[[ Text excerpt, beginning ]]

- Born: 25 May 1927 Sydney
- Died: June 27, 2018 (aged 91)
- Education: University of Sydney
- Children: 4 including David

= William McBride (doctor) =

Australian obstetrician (1927–2018)

William Griffith McBride (25 May 1927 – 27 June 2018) was an Australian obstetrician. He published a letter on the teratogenicity of thalidomide in 1961, following the findings of a midwife named Pat Sparrow. which resulted in the reduction of the number of drugs prescribed during pregnancy. Later in his life, McBride was involved in several trials with the pharma industry accusing him of medical malpractice and scientific fraud for falsifying data in a paper that claimed that the drug Debendox was also responsible for birth defects.

==Early life==
McBride was born in Sydney, Australia.

[[ Text excerpt, end ]]
[[ Information supplied, beginning ]]

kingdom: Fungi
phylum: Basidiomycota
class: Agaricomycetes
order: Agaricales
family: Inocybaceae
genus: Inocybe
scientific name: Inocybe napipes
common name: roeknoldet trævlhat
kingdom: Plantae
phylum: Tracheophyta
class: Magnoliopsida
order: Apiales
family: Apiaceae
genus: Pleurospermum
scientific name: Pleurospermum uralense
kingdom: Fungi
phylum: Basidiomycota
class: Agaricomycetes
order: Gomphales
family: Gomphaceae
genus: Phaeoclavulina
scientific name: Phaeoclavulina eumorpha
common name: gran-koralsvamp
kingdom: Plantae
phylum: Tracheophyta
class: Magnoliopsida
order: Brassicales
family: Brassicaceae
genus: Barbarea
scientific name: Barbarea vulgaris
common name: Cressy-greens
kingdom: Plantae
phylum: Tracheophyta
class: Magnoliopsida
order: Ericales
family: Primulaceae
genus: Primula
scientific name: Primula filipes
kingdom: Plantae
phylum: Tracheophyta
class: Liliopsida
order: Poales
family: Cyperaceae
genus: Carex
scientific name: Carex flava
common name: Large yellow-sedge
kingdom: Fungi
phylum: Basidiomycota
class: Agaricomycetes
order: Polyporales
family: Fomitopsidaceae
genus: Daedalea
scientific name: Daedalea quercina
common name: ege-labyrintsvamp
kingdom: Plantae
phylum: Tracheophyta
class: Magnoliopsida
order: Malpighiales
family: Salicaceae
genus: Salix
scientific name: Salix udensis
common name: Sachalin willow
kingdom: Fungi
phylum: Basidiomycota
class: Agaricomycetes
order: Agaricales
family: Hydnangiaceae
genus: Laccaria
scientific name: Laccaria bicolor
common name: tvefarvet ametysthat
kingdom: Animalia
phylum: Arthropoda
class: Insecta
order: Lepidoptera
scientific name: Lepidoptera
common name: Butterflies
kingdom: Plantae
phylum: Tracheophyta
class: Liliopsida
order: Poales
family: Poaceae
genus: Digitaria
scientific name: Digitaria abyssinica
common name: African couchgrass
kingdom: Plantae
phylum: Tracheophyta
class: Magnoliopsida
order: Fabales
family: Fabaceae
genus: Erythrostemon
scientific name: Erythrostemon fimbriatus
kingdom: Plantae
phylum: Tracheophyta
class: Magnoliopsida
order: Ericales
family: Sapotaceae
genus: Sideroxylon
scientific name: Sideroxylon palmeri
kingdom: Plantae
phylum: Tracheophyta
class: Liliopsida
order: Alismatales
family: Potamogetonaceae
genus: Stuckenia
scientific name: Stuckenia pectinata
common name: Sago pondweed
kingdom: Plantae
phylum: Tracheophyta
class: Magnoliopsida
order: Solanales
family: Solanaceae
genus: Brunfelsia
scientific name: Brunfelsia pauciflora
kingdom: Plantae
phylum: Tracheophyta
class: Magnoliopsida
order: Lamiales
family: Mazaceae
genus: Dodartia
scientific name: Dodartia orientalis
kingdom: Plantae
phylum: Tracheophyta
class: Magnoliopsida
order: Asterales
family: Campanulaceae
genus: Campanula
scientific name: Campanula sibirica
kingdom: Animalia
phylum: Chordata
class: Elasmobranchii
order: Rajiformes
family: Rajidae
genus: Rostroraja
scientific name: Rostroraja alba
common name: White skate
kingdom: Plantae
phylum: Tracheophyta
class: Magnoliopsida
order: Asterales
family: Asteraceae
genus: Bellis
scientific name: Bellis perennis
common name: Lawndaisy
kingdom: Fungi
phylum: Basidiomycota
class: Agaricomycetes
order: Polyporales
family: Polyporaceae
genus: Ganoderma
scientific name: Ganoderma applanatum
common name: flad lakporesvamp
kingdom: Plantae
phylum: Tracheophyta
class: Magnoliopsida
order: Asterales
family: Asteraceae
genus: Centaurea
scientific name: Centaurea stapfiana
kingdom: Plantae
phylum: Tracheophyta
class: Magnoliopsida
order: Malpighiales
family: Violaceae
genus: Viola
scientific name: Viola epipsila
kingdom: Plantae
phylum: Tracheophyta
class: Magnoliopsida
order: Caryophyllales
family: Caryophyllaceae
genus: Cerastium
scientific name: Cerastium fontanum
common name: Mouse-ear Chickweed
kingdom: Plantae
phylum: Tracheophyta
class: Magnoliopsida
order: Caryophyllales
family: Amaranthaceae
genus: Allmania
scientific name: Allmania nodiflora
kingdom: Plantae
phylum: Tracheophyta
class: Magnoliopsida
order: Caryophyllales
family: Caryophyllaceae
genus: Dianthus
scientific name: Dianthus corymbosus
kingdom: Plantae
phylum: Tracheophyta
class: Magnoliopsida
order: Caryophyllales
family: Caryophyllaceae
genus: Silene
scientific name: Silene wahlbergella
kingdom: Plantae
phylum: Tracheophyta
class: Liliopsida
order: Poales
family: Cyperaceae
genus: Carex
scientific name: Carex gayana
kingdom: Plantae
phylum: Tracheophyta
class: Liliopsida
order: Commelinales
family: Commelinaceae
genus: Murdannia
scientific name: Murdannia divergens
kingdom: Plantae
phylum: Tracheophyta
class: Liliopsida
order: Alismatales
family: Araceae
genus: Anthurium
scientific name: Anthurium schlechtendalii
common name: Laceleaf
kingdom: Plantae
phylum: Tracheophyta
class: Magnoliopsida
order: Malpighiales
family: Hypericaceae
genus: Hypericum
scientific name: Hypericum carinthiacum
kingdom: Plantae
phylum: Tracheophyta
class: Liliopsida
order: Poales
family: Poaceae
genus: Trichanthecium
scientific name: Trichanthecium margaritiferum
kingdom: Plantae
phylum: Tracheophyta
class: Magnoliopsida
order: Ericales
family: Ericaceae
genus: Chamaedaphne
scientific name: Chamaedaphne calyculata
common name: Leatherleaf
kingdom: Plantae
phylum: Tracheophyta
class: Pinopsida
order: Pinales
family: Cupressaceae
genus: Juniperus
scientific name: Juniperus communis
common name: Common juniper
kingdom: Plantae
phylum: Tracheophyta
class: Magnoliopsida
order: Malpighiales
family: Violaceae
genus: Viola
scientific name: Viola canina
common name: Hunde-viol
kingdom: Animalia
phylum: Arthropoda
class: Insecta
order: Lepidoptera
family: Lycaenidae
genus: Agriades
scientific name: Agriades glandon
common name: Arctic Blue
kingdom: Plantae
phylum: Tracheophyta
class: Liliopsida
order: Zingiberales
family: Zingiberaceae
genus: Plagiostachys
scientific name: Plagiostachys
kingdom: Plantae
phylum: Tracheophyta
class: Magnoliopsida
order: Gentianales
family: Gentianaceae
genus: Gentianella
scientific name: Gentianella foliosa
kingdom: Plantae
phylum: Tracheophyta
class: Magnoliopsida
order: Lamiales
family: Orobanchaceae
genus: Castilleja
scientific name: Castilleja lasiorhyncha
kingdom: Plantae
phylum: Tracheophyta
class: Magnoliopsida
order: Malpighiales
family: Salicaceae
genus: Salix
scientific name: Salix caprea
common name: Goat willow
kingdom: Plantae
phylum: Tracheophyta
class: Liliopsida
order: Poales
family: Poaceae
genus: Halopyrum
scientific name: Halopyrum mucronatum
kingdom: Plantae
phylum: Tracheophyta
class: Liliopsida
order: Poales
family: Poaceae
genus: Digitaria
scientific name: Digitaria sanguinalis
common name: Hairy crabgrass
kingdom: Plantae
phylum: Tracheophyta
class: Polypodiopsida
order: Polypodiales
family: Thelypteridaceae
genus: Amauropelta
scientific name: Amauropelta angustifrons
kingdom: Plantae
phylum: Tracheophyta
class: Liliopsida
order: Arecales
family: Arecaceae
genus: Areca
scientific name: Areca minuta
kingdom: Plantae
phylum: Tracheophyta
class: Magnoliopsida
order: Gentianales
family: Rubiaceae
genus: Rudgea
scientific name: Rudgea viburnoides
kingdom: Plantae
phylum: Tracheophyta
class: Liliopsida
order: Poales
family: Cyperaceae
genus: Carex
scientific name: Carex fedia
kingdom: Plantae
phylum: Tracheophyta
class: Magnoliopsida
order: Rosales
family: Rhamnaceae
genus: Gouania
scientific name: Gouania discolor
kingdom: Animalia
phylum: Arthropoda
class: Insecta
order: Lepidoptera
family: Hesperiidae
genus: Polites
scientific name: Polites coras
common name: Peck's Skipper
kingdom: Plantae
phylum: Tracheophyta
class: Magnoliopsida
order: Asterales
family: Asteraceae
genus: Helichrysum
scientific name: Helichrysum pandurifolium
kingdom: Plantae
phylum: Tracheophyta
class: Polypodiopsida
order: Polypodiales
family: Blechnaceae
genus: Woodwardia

[[ Information supplied, end ]]

◆ **What to work on**:
**1.** According to the text about William McBride, in what year did he publish his letter on the teratogenicity of thalidomide?
**2.** Turn the paragraph of the William McBride text beginning "William Griffith McBride (25 May 1927" into a short bulleted list that keeps its main facts.
**3.** Carry on writing the text about William McBride, starting after its final sentence.

◆ **Task results**:
**1.** 1961

**2.**
- William Griffith McBride (25 May 1927 – 27 June 2018) was an Australian obstetrician.
- In 1961 he published a letter on the teratogenicity of thalidomide, following the findings of a midwife named Pat Sparrow. This resulted in a reduction in the number of drugs prescribed during pregnancy.
- Later in life he was involved in several trials with the pharma industry. He was accused of medical malpractice and of scientific fraud for falsifying data in a paper that claimed the drug Debendox also caused birth defects.

**3.**
==Career==
===Thalidomide case===
McBride published a letter in The Lancet, in December 1961, noting a large number of birth defects in children of patients who were prescribed thalidomide, after a midwife named Sister Pat Sparrow first suspected the drug was causing birth defects in the babies of patients under his care at Crown Street Women's Hospital in Sydney. McBride was awarded a medal and prize money by L'Institut de la Vie, a prestigious French institute, in connection with his discovery, in 1971. Using the prize money, he established Foundation 41, a Sydney-based medical research foundation concerned with the causes of birth defects. Working with P H Huang, he proposed that thalidomide caused malformations by interacting with the DNA of the dividing embryonic cells. This finding stimulated their experimentation, which showed that thalidomide may inhibit cell division in rapidly dividing cells of malignant tumors. This work was published in the journal "Pharmacology and Toxicology" in 1999 and has been rated in the top ten of the most important Australian medical discoveries.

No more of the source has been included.